WORK REQUEST
Give back exactly the stretch of data below from the line holding "Health 2 (14012) SEM" through the line holding "Computer Sci 7-8 (0397D1/2)", both ends included, and leave the remaining lines out.

[Records from a dataset]
——

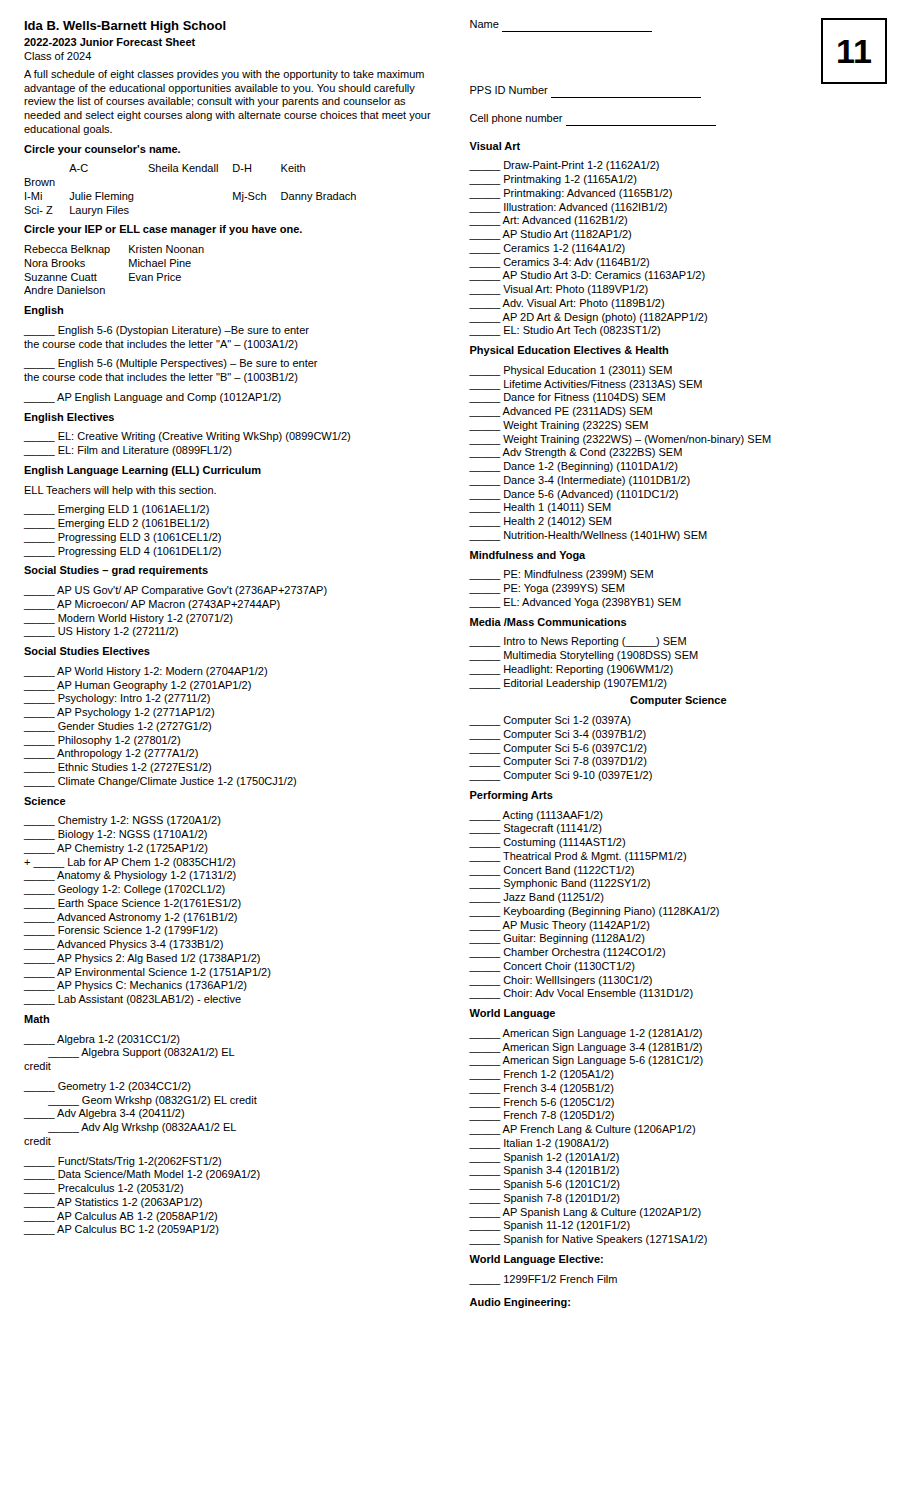Ida B. Wells-Barnett High School
2022-2023 Junior Forecast Sheet
Class of 2024
A full schedule of eight classes provides you with the opportunity to take maximum advantage of the educational opportunities available to you. You should carefully review the list of courses available; consult with your parents and counselor as needed and select eight courses along with alternate course choices that meet your educational goals.
Circle your counselor's name.
| | A-C | Sheila Kendall | D-H | Keith |
| Brown | | | | |
| I-Mi | Julie Fleming | | Mj-Sch | Danny Bradach |
| Sci- Z | Lauryn Files | | | |
Circle your IEP or ELL case manager if you have one.
| Rebecca Belknap | Kristen Noonan |
| Nora Brooks | Michael Pine |
| Suzanne Cuatt | Evan Price |
| Andre Danielson | |
English
English 5-6 (Dystopian Literature) –Be sure to enter
the course code that includes the letter "A" – (1003A1/2)
English 5-6 (Multiple Perspectives) – Be sure to enter
the course code that includes the letter "B" – (1003B1/2)
AP English Language and Comp (1012AP1/2)
English Electives
EL: Creative Writing (Creative Writing WkShp) (0899CW1/2)
EL: Film and Literature (0899FL1/2)
English Language Learning (ELL) Curriculum
ELL Teachers will help with this section.
Emerging ELD 1 (1061AEL1/2)
Emerging ELD 2 (1061BEL1/2)
Progressing ELD 3 (1061CEL1/2)
Progressing ELD 4 (1061DEL1/2)
Social Studies – grad requirements
AP US Gov't/ AP Comparative Gov't (2736AP+2737AP)
AP Microecon/ AP Macron (2743AP+2744AP)
Modern World History 1-2 (27071/2)
US History 1-2 (27211/2)
Social Studies Electives
AP World History 1-2: Modern (2704AP1/2)
AP Human Geography 1-2 (2701AP1/2)
Psychology: Intro 1-2 (27711/2)
AP Psychology 1-2 (2771AP1/2)
Gender Studies 1-2 (2727G1/2)
Philosophy 1-2 (27801/2)
Anthropology 1-2 (2777A1/2)
Ethnic Studies 1-2 (2727ES1/2)
Climate Change/Climate Justice 1-2 (1750CJ1/2)
Science
Chemistry 1-2: NGSS (1720A1/2)
Biology 1-2: NGSS (1710A1/2)
AP Chemistry 1-2 (1725AP1/2)
Lab for AP Chem 1-2 (0835CH1/2)
Anatomy & Physiology 1-2 (17131/2)
Geology 1-2: College (1702CL1/2)
Earth Space Science 1-2(1761ES1/2)
Advanced Astronomy 1-2 (1761B1/2)
Forensic Science 1-2 (1799F1/2)
Advanced Physics 3-4 (1733B1/2)
AP Physics 2: Alg Based 1/2 (1738AP1/2)
AP Environmental Science 1-2 (1751AP1/2)
AP Physics C: Mechanics (1736AP1/2)
Lab Assistant (0823LAB1/2) - elective
Math
Algebra 1-2 (2031CC1/2)
Algebra Support (0832A1/2) EL
credit
Geometry 1-2 (2034CC1/2)
Geom Wrkshp (0832G1/2) EL credit
Adv Algebra 3-4 (20411/2)
Adv Alg Wrkshp (0832AA1/2 EL
credit
Funct/Stats/Trig 1-2(2062FST1/2)
Data Science/Math Model 1-2 (2069A1/2)
Precalculus 1-2 (20531/2)
AP Statistics 1-2 (2063AP1/2)
AP Calculus AB 1-2 (2058AP1/2)
AP Calculus BC 1-2 (2059AP1/2)
11
Name
PPS ID Number
Cell phone number
Visual Art
Draw-Paint-Print 1-2 (1162A1/2)
Printmaking 1-2 (1165A1/2)
Printmaking: Advanced (1165B1/2)
Illustration: Advanced (1162IB1/2)
Art: Advanced (1162B1/2)
AP Studio Art (1182AP1/2)
Ceramics 1-2 (1164A1/2)
Ceramics 3-4: Adv (1164B1/2)
AP Studio Art 3-D: Ceramics (1163AP1/2)
Visual Art: Photo (1189VP1/2)
Adv. Visual Art: Photo (1189B1/2)
AP 2D Art & Design (photo) (1182APP1/2)
EL: Studio Art Tech (0823ST1/2)
Physical Education Electives & Health
Physical Education 1 (23011) SEM
Lifetime Activities/Fitness (2313AS) SEM
Dance for Fitness (1104DS) SEM
Advanced PE (2311ADS) SEM
Weight Training (2322S) SEM
Weight Training (2322WS) – (Women/non-binary) SEM
Adv Strength & Cond (2322BS) SEM
Dance 1-2 (Beginning) (1101DA1/2)
Dance 3-4 (Intermediate) (1101DB1/2)
Dance 5-6 (Advanced) (1101DC1/2)
Health 1 (14011) SEM
Health 2 (14012) SEM
Nutrition-Health/Wellness (1401HW) SEM
Mindfulness and Yoga
PE: Mindfulness (2399M) SEM
PE: Yoga (2399YS) SEM
EL: Advanced Yoga (2398YB1) SEM
Media /Mass Communications
Intro to News Reporting (_____) SEM
Multimedia Storytelling (1908DSS) SEM
Headlight: Reporting (1906WM1/2)
Editorial Leadership (1907EM1/2)
Computer Science
Computer Sci 1-2 (0397A)
Computer Sci 3-4 (0397B1/2)
Computer Sci 5-6 (0397C1/2)
Computer Sci 7-8 (0397D1/2)
Computer Sci 9-10 (0397E1/2)
Performing Arts
Acting (1113AAF1/2)
Stagecraft (11141/2)
Costuming (1114AST1/2)
Theatrical Prod & Mgmt. (1115PM1/2)
Concert Band (1122CT1/2)
Symphonic Band (1122SY1/2)
Jazz Band (11251/2)
Keyboarding (Beginning Piano) (1128KA1/2)
AP Music Theory (1142AP1/2)
Guitar: Beginning (1128A1/2)
Chamber Orchestra (1124CO1/2)
Concert Choir (1130CT1/2)
Choir: WellIsingers (1130C1/2)
Choir: Adv Vocal Ensemble (1131D1/2)
World Language
American Sign Language 1-2 (1281A1/2)
American Sign Language 3-4 (1281B1/2)
American Sign Language 5-6 (1281C1/2)
French 1-2 (1205A1/2)
French 3-4 (1205B1/2)
French 5-6 (1205C1/2)
French 7-8 (1205D1/2)
AP French Lang & Culture (1206AP1/2)
Italian 1-2 (1908A1/2)
Spanish 1-2 (1201A1/2)
Spanish 3-4 (1201B1/2)
Spanish 5-6 (1201C1/2)
Spanish 7-8 (1201D1/2)
AP Spanish Lang & Culture (1202AP1/2)
Spanish 11-12 (1201F1/2)
Spanish for Native Speakers (1271SA1/2)
World Language Elective:
1299FF1/2 French Film
Audio Engineering:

——

TASK RESPONSE
Health 2 (14012) SEM
Nutrition-Health/Wellness (1401HW) SEM
Mindfulness and Yoga
PE: Mindfulness (2399M) SEM
PE: Yoga (2399YS) SEM
EL: Advanced Yoga (2398YB1) SEM
Media /Mass Communications
Intro to News Reporting (_____) SEM
Multimedia Storytelling (1908DSS) SEM
Headlight: Reporting (1906WM1/2)
Editorial Leadership (1907EM1/2)
Computer Science
Computer Sci 1-2 (0397A)
Computer Sci 3-4 (0397B1/2)
Computer Sci 5-6 (0397C1/2)
Computer Sci 7-8 (0397D1/2)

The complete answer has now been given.